Fears for the future of a footpath built after a teenager was run over walking to school in Uttoxeter have been allayed after plans to develop an adjoining site were dropped.
The off-road route between Hockley Road and Oldfields Hall Middle School was built when a pupil was knocked down and injured on Stone Road in 2007.
Without the path, scores of youngsters would be forced to use the narrow pavement on traffic-congested Stone Road to get to school.
A notice was recently put up on Mount Pleasant, through which the walkway runs, asserting Staffordshire County Council's ownership of the land.
The council announced plans to sell the land to make way for elderly care homes in 2014, sparking fears the path could be built over.
But county officials have now revealed there are no longer any plans in place to develop the site.
According to Councillor Mark Deaville, it is more likely to be used for "recreation and leisure" in the future.
He said: "We regularly review our property portfolio and land assets to ensure we have best value for the taxpayer.
"In this case the land is designated as a local green space in the Uttoxeter Neighbourhood Plan, which offers some protection against development considered to be inappropriate, although proposals for recreation and leisure use may be supported.
"We have realised recently that people may have thought that the land was general open space, and not owned by any person or organisation, but that’s not the case - it’s owned by the county council.
"Nothing has changed. People can still walk on the permissive footpath across the land, but we have to ensure that people are aware that they are using the land with the council’s permission. This notice is a standard way of letting people know the land is actually owned."
Back in 2014, Staffordshire County Council announced it wanted to sell Mount Pleasant, a greenfield site worth millions of pounds.

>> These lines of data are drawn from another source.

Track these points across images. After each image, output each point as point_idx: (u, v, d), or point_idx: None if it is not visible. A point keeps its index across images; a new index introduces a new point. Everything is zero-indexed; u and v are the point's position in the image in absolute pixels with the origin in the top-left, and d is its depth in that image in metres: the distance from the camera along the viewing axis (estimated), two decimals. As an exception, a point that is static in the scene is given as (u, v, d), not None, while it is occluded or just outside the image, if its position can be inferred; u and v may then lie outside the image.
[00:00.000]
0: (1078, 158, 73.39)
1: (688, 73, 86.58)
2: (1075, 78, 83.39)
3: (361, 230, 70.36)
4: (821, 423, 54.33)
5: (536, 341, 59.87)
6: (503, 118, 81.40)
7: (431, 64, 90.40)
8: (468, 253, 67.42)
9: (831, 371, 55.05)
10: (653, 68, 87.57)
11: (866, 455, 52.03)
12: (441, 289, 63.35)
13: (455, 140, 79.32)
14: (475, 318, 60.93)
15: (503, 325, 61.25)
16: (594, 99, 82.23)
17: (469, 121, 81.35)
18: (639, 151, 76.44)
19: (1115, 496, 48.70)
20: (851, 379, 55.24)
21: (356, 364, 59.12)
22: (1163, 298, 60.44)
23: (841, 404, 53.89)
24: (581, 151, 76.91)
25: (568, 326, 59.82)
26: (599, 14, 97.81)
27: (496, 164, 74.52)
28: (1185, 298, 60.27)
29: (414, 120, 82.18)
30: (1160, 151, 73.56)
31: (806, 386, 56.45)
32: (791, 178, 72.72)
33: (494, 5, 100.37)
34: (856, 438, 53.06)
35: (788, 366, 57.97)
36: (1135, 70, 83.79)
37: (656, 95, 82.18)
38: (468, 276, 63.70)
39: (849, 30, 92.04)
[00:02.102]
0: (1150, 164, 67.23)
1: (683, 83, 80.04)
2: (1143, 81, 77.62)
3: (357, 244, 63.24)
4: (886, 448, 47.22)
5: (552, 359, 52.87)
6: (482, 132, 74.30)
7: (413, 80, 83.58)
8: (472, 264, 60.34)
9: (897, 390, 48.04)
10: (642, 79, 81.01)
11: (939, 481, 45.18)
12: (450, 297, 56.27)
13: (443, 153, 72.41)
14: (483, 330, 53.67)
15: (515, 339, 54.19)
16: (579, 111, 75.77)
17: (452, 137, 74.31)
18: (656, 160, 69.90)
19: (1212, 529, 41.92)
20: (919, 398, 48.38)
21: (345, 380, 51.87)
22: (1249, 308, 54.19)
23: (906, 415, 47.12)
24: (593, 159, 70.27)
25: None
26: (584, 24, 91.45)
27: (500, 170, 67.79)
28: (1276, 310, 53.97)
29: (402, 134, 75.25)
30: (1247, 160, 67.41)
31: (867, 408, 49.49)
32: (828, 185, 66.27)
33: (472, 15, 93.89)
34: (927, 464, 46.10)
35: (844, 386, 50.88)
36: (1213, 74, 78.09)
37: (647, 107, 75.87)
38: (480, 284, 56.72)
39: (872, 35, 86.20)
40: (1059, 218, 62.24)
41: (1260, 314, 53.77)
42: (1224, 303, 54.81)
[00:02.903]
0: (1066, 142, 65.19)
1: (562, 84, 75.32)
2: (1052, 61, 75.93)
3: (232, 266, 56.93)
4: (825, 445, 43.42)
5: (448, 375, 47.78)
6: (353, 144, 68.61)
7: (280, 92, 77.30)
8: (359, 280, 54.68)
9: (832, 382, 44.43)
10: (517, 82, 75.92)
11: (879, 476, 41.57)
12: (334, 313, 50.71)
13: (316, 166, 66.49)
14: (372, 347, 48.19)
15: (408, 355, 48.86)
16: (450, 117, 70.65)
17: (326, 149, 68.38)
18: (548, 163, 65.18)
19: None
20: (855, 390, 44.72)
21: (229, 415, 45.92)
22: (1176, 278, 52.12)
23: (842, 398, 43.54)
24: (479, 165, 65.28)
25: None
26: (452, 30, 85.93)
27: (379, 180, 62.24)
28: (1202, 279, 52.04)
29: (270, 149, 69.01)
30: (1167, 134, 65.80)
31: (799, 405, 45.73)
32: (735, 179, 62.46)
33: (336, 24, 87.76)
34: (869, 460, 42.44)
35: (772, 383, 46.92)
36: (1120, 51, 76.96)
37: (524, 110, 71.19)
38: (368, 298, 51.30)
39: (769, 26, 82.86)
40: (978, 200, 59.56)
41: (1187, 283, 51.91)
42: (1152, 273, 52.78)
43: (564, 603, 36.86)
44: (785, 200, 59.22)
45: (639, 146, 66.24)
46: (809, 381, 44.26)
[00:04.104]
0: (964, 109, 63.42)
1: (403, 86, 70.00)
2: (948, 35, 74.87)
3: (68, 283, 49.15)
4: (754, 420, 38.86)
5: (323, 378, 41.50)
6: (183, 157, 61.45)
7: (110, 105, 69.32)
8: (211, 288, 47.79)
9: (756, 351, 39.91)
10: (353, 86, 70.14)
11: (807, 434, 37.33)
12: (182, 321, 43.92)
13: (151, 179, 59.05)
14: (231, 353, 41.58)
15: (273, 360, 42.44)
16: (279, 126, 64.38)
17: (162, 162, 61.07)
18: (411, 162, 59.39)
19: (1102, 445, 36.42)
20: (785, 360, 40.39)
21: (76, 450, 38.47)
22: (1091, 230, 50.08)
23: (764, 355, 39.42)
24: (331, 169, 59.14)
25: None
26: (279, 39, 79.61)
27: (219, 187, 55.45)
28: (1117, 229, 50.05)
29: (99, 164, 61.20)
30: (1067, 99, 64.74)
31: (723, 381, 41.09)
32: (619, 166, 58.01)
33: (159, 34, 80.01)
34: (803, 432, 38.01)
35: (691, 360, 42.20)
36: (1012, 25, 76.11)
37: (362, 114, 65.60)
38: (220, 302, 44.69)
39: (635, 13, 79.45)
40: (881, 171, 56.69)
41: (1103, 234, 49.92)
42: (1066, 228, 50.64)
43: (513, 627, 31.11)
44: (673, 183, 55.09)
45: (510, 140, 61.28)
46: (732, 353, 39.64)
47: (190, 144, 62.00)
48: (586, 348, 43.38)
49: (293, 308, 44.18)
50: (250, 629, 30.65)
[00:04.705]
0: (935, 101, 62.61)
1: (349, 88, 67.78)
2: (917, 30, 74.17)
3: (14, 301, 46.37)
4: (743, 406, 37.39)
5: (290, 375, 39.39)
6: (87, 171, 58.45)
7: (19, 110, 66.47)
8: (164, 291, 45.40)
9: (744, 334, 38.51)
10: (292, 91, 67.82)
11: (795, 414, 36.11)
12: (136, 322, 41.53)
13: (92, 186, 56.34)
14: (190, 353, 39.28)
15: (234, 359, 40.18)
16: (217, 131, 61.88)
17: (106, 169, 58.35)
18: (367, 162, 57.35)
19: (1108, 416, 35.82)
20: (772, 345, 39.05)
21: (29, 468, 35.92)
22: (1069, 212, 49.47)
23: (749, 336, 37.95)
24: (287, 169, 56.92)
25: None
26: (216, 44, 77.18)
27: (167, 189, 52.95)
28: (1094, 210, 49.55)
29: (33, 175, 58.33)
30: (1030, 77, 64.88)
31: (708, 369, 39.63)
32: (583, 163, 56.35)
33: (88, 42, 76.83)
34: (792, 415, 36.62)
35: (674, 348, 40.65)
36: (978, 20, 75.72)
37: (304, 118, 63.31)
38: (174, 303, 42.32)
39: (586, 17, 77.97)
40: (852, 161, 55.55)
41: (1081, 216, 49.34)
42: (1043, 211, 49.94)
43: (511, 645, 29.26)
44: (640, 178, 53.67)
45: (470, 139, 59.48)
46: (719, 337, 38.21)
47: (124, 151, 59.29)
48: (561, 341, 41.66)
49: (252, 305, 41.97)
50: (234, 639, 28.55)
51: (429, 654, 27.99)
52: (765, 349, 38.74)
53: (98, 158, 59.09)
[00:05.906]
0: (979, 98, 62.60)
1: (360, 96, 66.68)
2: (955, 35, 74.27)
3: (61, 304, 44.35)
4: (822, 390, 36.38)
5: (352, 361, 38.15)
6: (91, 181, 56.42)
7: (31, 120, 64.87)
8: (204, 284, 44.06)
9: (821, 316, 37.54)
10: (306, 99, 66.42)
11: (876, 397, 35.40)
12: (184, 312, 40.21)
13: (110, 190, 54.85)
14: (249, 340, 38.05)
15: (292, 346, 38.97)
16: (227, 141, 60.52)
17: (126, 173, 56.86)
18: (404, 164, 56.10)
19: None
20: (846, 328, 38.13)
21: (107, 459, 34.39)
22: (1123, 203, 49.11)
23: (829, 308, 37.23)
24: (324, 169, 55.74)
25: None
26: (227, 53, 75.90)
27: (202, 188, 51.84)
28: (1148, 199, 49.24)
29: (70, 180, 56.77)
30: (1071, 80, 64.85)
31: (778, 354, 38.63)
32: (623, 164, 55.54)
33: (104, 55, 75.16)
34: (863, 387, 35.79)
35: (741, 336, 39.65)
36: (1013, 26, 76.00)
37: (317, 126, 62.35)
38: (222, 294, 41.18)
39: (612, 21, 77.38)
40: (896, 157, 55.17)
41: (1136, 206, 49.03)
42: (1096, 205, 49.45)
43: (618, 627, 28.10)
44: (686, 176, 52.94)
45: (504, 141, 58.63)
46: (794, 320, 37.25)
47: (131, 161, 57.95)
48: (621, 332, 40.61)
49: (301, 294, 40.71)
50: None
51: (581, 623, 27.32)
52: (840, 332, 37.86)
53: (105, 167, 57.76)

The council applied to get the site included in the Local Plan for residential housing.
After more than 10,000 people signed a petition calling for Mount Pleasant and surrounding land to remain undeveloped, East Staffordshire Borough Council rejected the application.
The county council then invited developers to come forward to build a care home on the land instead.
As the authority in charge of elderly care, the county council would not have needed the borough planning committee's approval to push the move through.
Town councillor Martin Blencowe was integral in the introduction of the footpath.
He said: "I had been led to believe the footpath would be recorded officially as such and would thus remain in perpetuity.
"We of course now know the county council deny that is the case and it was only ever an informal permission that could be rescinded at any time.
"This seems rather odd given the expense of the gates installed at either end and of course the path that was put in.
"We have to question what is behind the county council's notice - are they now preparing some form of development plan?
"The land is in public ownership and it is not unreasonable to expect that the public should be consulted over its future use.
"Whatever the council perceive for the land's future, it is surely not unreasonable to hope that the 2m strip housing the footpath could be retained as a permanent walkway for school children.
"This would ensure a better walking route than the dangerous path down Stone Road and a well-used amenity for walkers."
Oldfields head teacher Carl Gliddon said: "Travelling to and from school at a busy time of day is something we look to address in two ways.
"Firstly, we give youngsters the skills to manage their journeys, whether using smaller or busier roads.
"The second thing we do is value any paths that allow them to travel to and from school without coming into contact with traffic.
"About 50 youngsters use that path every day and it is highly valued by everyone at the school.
"We certainly would not want to see it disappear as it’s a very safe way of travelling across that part of town without having to walk down Stone Road.
"It’s a very busy road and is in close proximity to several schools, with lots of children walking up and down it every day.
"The path is, in my view, a safer alternative and whatever happens to Mount Pleasant in the future, I would hope it remains in place."